T O P I C R E V I E W |
JobelMurta |
Posted - Feb 13 2025 : 12:29:29 Hi,
I have some PDF documents with similar layout. This documents are a technical specification that has being changed and improved since a few years ago. Now I have more than 14k documents and would like to have a way to automate the process of tagging those pdf files based on their similarity, besides extract data from specific fields on each document to put the data extracted at the right database field. I'm attaching a few similar files and other that are a little bit different. So the similar ones I could call them as model "A", and other type as model "B", "C", etc. From model "A" data with document number is close to position (top,left,width,height) approximately. As on document "B" the same information is at another position. Please help me on ideas on how to find a solution for this issue. Also with an OCR on each data would help on load all this data correctly to a local Mysql server. If you think that training the model using find objects is the best way please give me some clues on how can I start this project as I used PDF Pages Objects demo, but was not able to find reasonable positions where I could delimiter the data to extract.

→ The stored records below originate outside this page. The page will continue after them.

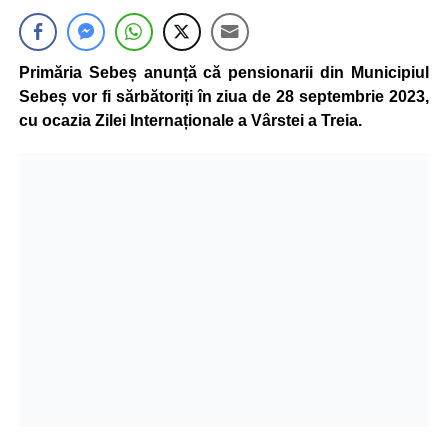
Primăria Sebeș anunță că pensionarii din Municipiul
Sebeș vor fi sărbătoriți în ziua de 28 septembrie 2023,
cu ocazia Zilei Internaționale a Vârstei a Treia.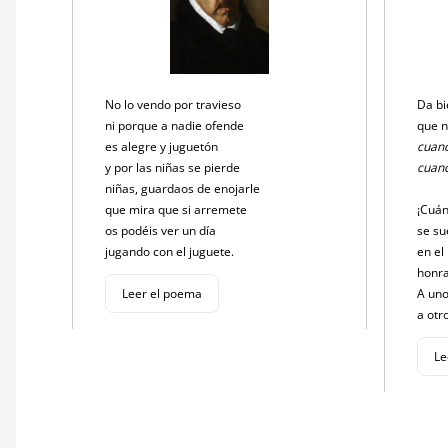
No lo vendo por travieso
Da b
ni porque a nadie ofende
que n
es alegre y juguetón
cuand
y por las niñas se pierde
cuand
niñas, guardaos de enojarle
que mira que si arremete
¡Cuán
os podéis ver un día
se su
jugando con el juguete.
en el
honra
Leer el poema
A un
a otr
Le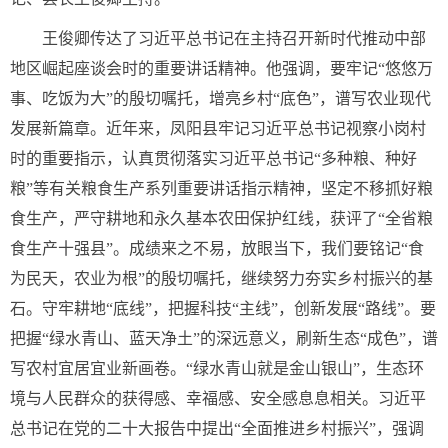
王俊卿传达了习近平总书记在主持召开新时代推动中部
地区崛起座谈会时的重要讲话精神。他强调，要牢记“悠悠万
事、吃饭为大”的殷切嘱托，增亮乡村“底色”，谱写农业现代
发展新篇章。近年来，凤阳县牢记习近平总书记视察小岗村
时的重要指示，认真贯彻落实习近平总书记“多种粮、种好
粮”等有关粮食生产系列重要讲话指示精神，坚定不移抓好粮
食生产，严守耕地和永久基本农田保护红线，获评了“全省粮
食生产十强县”。成绩来之不易，放眼当下，我们要铭记“食
为民天，农业为根”的殷切嘱托，继续努力夯实乡村振兴的基
石。守牢耕地“底线”，把握科技“主线”，创新发展“路线”。要
把握“绿水青山、蓝天净土”的深远意义，刷新生态“成色”，谱
写农村宜居宜业新画卷。“绿水青山就是金山银山”，生态环
境与人民群众的获得感、幸福感、安全感息息相关。习近平
总书记在党的二十大报告中提出“全面推进乡村振兴”，强调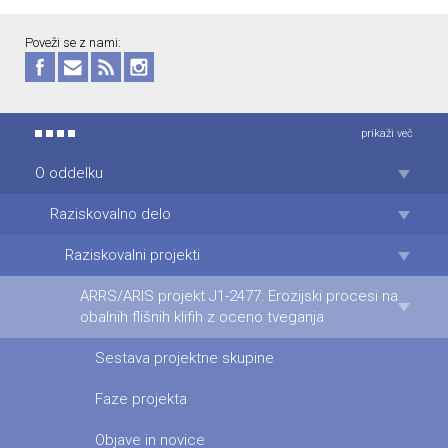
Poveži se z nami:
prikaži več
O oddelku
Raziskovalno delo
Raziskovalni projekti
ARRS/ARIS projekt J1-2477: Erozijski procesi na
obalnih flišnih klifih z oceno tveganja
Sestava projektne skupine
Faze projekta
Objave in novice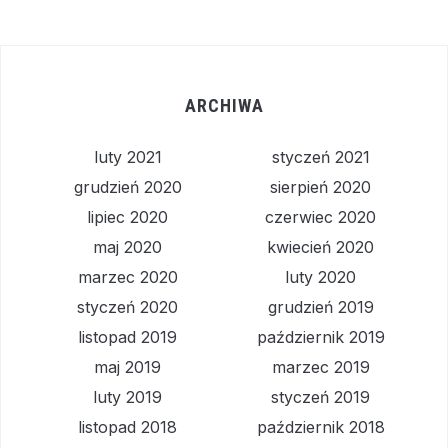
ARCHIWA
luty 2021
styczeń 2021
grudzień 2020
sierpień 2020
lipiec 2020
czerwiec 2020
maj 2020
kwiecień 2020
marzec 2020
luty 2020
styczeń 2020
grudzień 2019
listopad 2019
październik 2019
maj 2019
marzec 2019
luty 2019
styczeń 2019
listopad 2018
październik 2018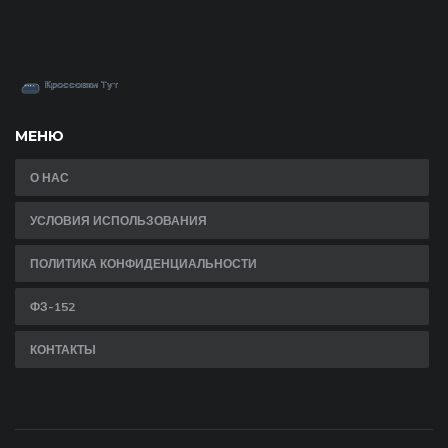
МЕНЮ
О НАС
УСЛОВИЯ ИСПОЛЬЗОВАНИЯ
ПОЛИТИКА КОНФИДЕНЦИАЛЬНОСТИ
ФЗ-152
КОНТАКТЫ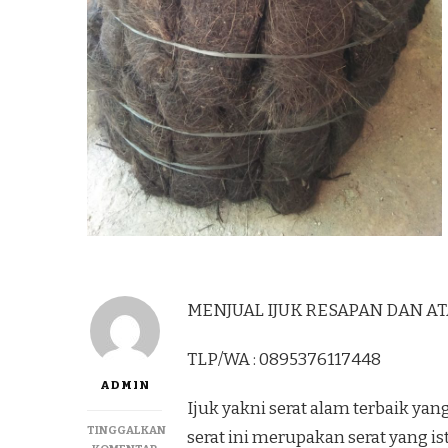
MENJUAL IJUK RESAPAN DAN ATAP
TLP/WA : 0895376117448
ADMIN
Ijuk yakni serat alam terbaik y
TINGGALKAN
serat ini merupakan serat yang i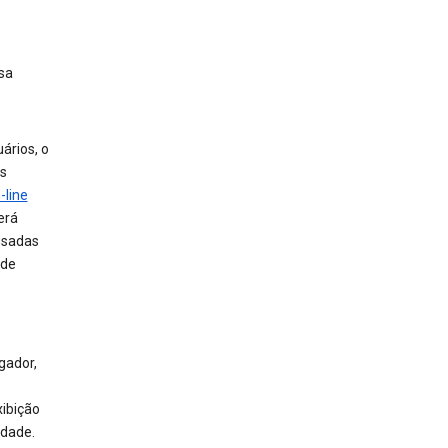
sa
ários, o
is
-line
erá
usadas
 de
gador,
xibição
idade.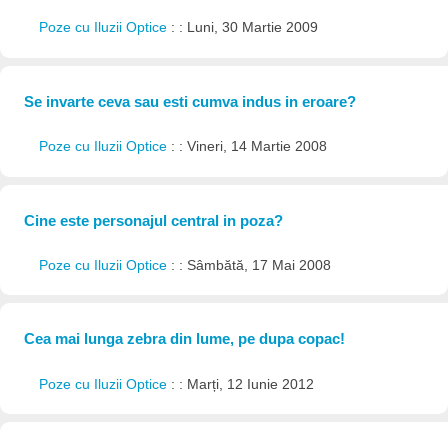
Poze cu Iluzii Optice
: : Luni, 30 Martie 2009
Se invarte ceva sau esti cumva indus in eroare?
Poze cu Iluzii Optice
: : Vineri, 14 Martie 2008
Cine este personajul central in poza?
Poze cu Iluzii Optice
: : Sâmbătă, 17 Mai 2008
Cea mai lunga zebra din lume, pe dupa copac!
Poze cu Iluzii Optice
: : Marți, 12 Iunie 2012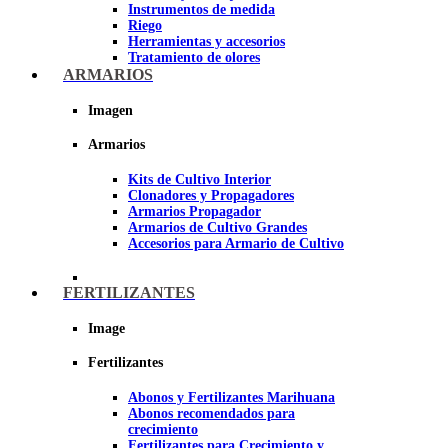
Instrumentos de medida
Riego
Herramientas y accesorios
Tratamiento de olores
Insecticidas y fungicidas
ARMARIOS
Hidroponía y Aeroponía
Papel Reflectante para cultivo de
Imagen
Interior
Armarios
Imagen
Kits de Cultivo Interior
Clonadores y Propagadores
Armarios Propagador
Armarios de Cultivo Grandes
Accesorios para Armario de Cultivo
FERTILIZANTES
Image
Fertilizantes
Abonos y Fertilizantes Marihuana
Abonos recomendados para
crecimiento
Fertilizantes para Crecimiento y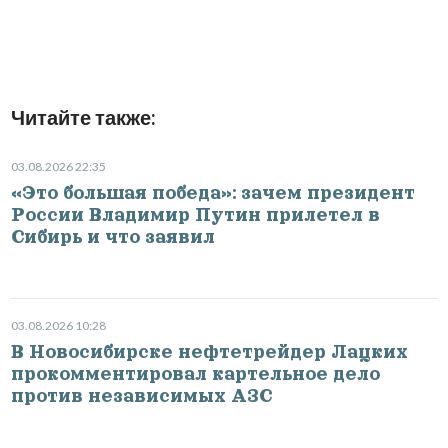
Читайте также:
03.08.2026 22:35
«Это большая победа»: зачем президент
России Владимир Путин прилетел в
Сибирь и что заявил
03.08.2026 10:28
В Новосибирске нефтетрейдер Лацких
прокомментировал картельное дело
против независимых АЗС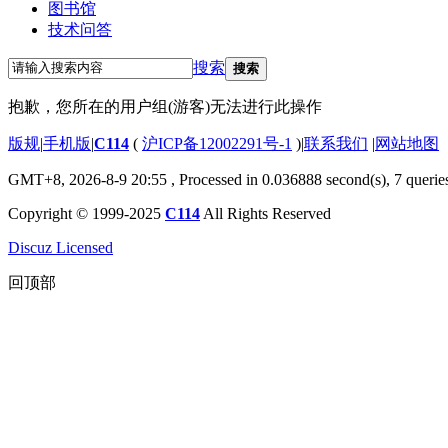
图书馆
技术问答
搜索
搜索
抱歉，您所在的用户组(游客)无法进行此操作
版规
|
手机版
|
C114
(
沪ICP备12002291号-1
)
|
联系我们
|
网站地图
GMT+8, 2026-8-9 20:55
, Processed in 0.036888 second(s), 7 querie
Copyright © 1999-2025
C114
All Rights Reserved
Discuz Licensed
回顶部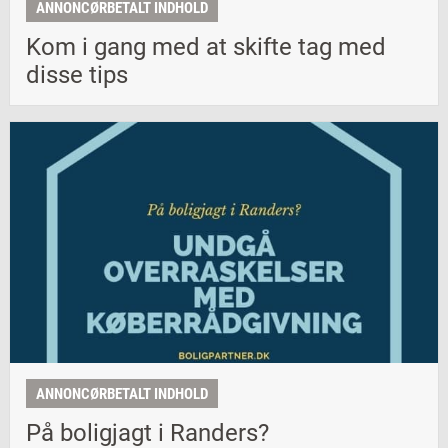
ANNONCØRBETALT INDHOLD
Kom i gang med at skifte tag med
disse tips
ANNONCØRBETALT INDHOLD
På boligjagt i Randers?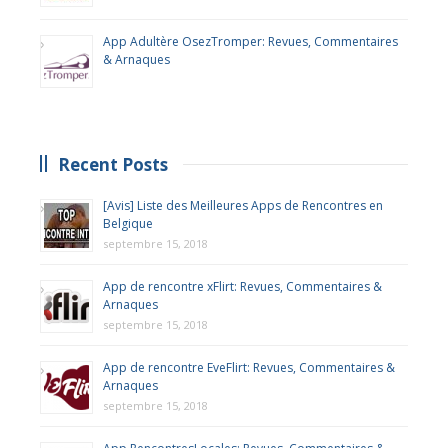
App Adultère OsezTromper: Revues, Commentaires
& Arnaques
Recent Posts
[Avis] Liste des Meilleures Apps de Rencontres en
Belgique
septembre 15, 2018
App de rencontre xFlirt: Revues, Commentaires &
Arnaques
septembre 15, 2018
App de rencontre EveFlirt: Revues, Commentaires &
Arnaques
septembre 15, 2018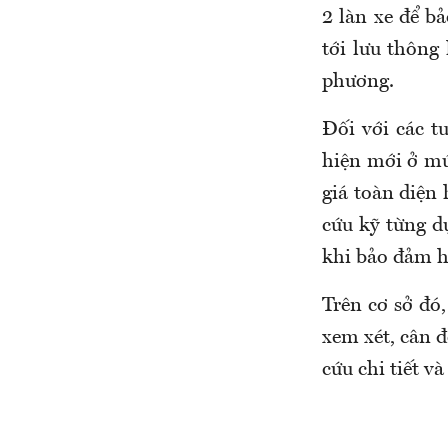
2 làn xe để b
tới lưu thông
phương.
Đối với các t
hiện mới ở mứ
giá toàn diện 
cứu kỹ từng dự
khi bảo đảm h
Trên cơ sở đó
xem xét, cân 
cứu chi tiết v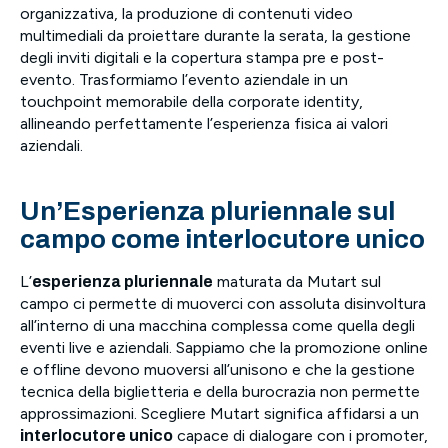
organizzativa, la produzione di contenuti video
multimediali da proiettare durante la serata, la gestione
degli inviti digitali e la copertura stampa pre e post-
evento. Trasformiamo l’evento aziendale in un
touchpoint memorabile della corporate identity,
allineando perfettamente l’esperienza fisica ai valori
aziendali.
Un’Esperienza pluriennale sul
campo come interlocutore unico
L’
maturata da Mutart sul
esperienza pluriennale
campo ci permette di muoverci con assoluta disinvoltura
all’interno di una macchina complessa come quella degli
eventi live e aziendali. Sappiamo che la promozione online
e offline devono muoversi all’unisono e che la gestione
tecnica della biglietteria e della burocrazia non permette
approssimazioni. Scegliere Mutart significa affidarsi a un
capace di dialogare con i promoter,
interlocutore unico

attach/JobelMurta/2025213122754_00606.pdf
attach/JobelMurta/2025213122840_000091170000002.pdf
attach/JobelMurta/202521312299_000365170000003.pdf |
1 L A T E S T R E P L I E S (Newest First) |
xequte |
Posted - Feb 13 2025 : 14:40:17 Hi
I'm not sure what basis by which you would consider the documents similar, for example, if it was based on layout you could treat the documents as images as compare their similarity:
http://www.imageen.com/help/TImageEnProc.CompareWith.html http://www.imageen.com/help/TImageEnProc.ComputeImageEquality.html
Otherwise if it related to text, you could extract the text or object positions and create some algorithm to compare those.
These PDF files are mostly text anyway, so OCR should would only be needed if you want to parse their image content (e.g. the yellow areas of the first document).
Nigel Xequte Software www.imageen.com
|
|
|